The European steel industry, which uses the lion’s share of zinc metal traded in Europe for galvanising steel, will still have to face a leading provider effectively controlling the zinc supply chain from mining to warehousing operations.
The merger integrates the world’s largest zinc trader (Glencore) and the world’s largest zinc ore miner (Xstrata), which is at the same time one of the largest zinc smelters.
The European steel industry needs zinc for corrosion-resistant coatings applied to steel products. More than half of global zinc production goes into coating steel. The industry is especially dependent on two highly refined zinc grades - so called commodity grades - for its production. The shape of zinc ingots and quality are additional criteria limiting the choice of suppliers.

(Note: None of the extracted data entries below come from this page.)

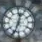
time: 12:33
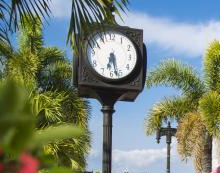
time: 6:27
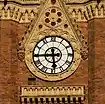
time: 5:44
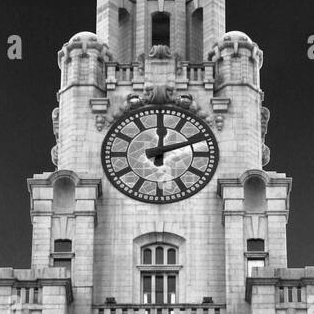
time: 12:11
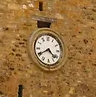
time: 4:40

Glencore and Xstrata have addressed the problem of undue concentration in the zinc market by offering a remedy: Glencore will terminate its exclusive off-take agreement with Nyrstar, the world’s largest zinc-smelting company, and sell its 7.8% share in the Belgium-based enterprise. Guarantees not to establish any other commercial agreements or understandings for a period of ten years are part of the remedy. At present, Nyrstar sells all of its commodity grade production to Glencore.
Terminating the off-take agreement with Nyrstar addresses one of the European steel industry’s major concerns, but, Eurofer Director General Gordon Moffat points out that the remedy may not have the desired effects: “Post-merger, the parties still will have a share of around 35% of the European market, a level of concentration that is dangerously close to the 40% threshold set by the Commission.”

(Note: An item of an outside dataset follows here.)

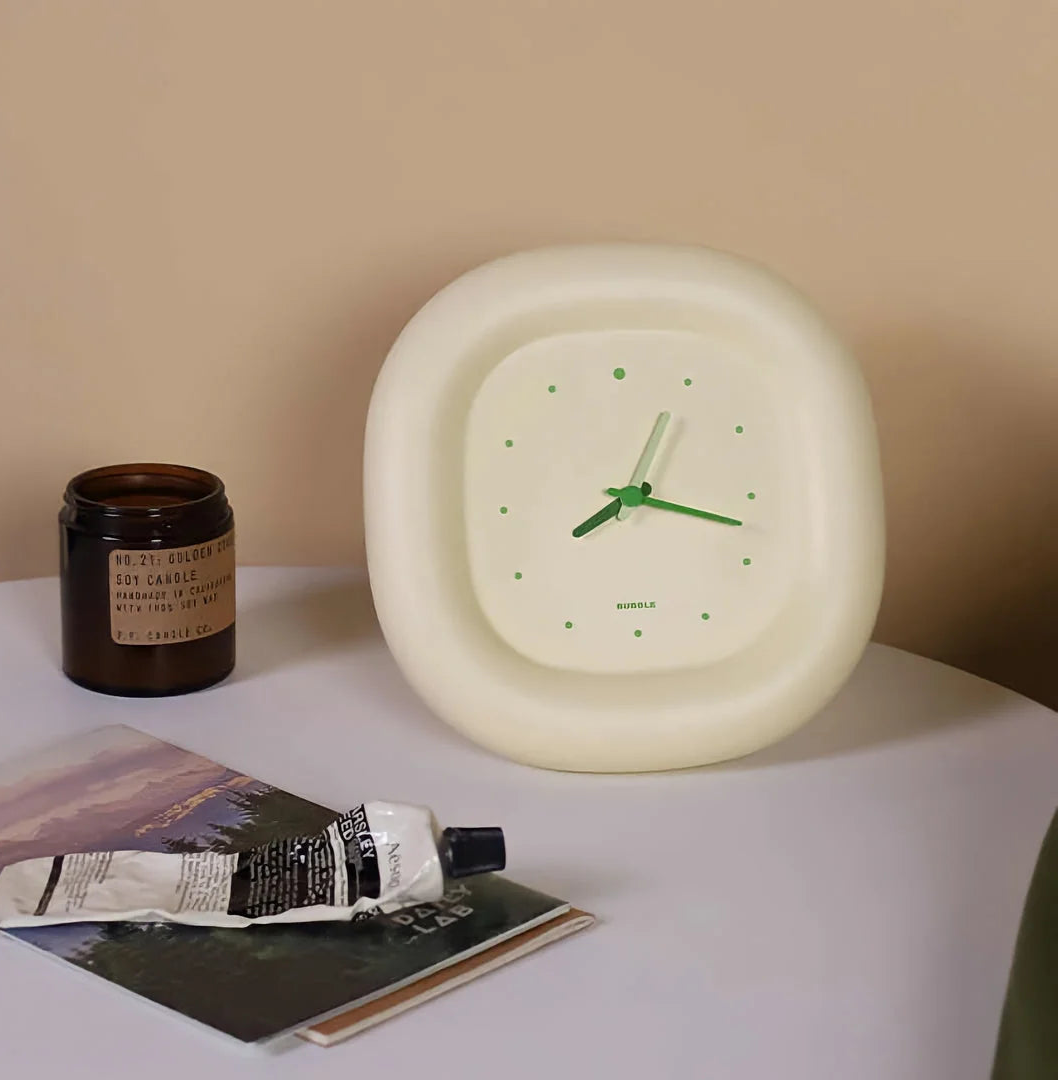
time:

Moffat also refers to the vertical integration of the new entity which includes mining, smelting, trading, logistics and warehousing. The parties own a large number of warehousing facilities in which zinc-metal is stored, and they control a considerable amount of exports and storage of zinc-metal produced in the EEA (European Economic Area). “This shows that Glencore/Xstrata can still exert controlling influence on the zinc market, for instance by artificially shortening supplies.”